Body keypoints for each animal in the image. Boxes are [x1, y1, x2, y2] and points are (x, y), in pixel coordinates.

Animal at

+---+

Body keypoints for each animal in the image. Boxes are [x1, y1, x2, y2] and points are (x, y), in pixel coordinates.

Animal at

+---+

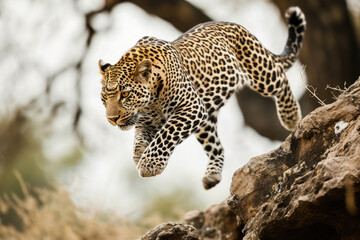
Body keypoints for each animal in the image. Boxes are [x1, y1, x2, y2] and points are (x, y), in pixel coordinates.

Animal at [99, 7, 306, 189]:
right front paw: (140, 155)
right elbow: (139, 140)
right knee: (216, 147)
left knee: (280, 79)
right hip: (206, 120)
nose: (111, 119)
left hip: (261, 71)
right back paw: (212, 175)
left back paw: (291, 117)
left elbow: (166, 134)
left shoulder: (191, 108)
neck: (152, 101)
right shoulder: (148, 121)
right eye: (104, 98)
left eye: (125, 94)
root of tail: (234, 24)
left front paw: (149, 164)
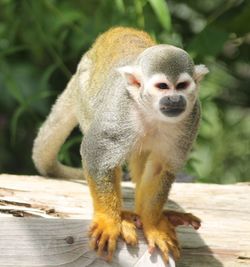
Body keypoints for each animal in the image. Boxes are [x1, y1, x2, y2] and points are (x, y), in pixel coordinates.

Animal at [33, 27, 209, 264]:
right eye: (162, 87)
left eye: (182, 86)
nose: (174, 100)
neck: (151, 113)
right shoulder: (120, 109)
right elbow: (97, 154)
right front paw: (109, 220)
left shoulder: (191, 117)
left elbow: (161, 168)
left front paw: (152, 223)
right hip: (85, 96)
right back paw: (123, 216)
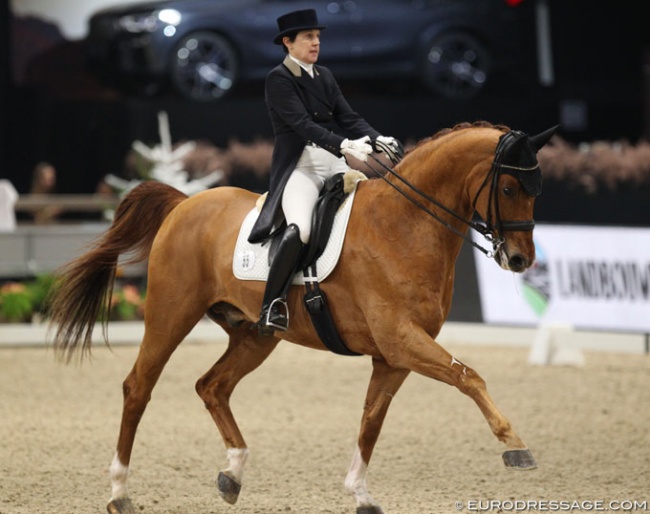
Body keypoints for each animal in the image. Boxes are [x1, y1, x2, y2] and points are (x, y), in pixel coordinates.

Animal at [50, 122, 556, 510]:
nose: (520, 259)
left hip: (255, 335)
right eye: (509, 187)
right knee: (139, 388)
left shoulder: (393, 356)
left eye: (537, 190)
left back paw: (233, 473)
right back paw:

+---+

• Exercise: Please show every line of the records that holds the word "elbow".

• Task solution:
right elbow: (139, 140)
left elbow: (166, 134)
right elbow: (97, 154)
left elbow: (161, 168)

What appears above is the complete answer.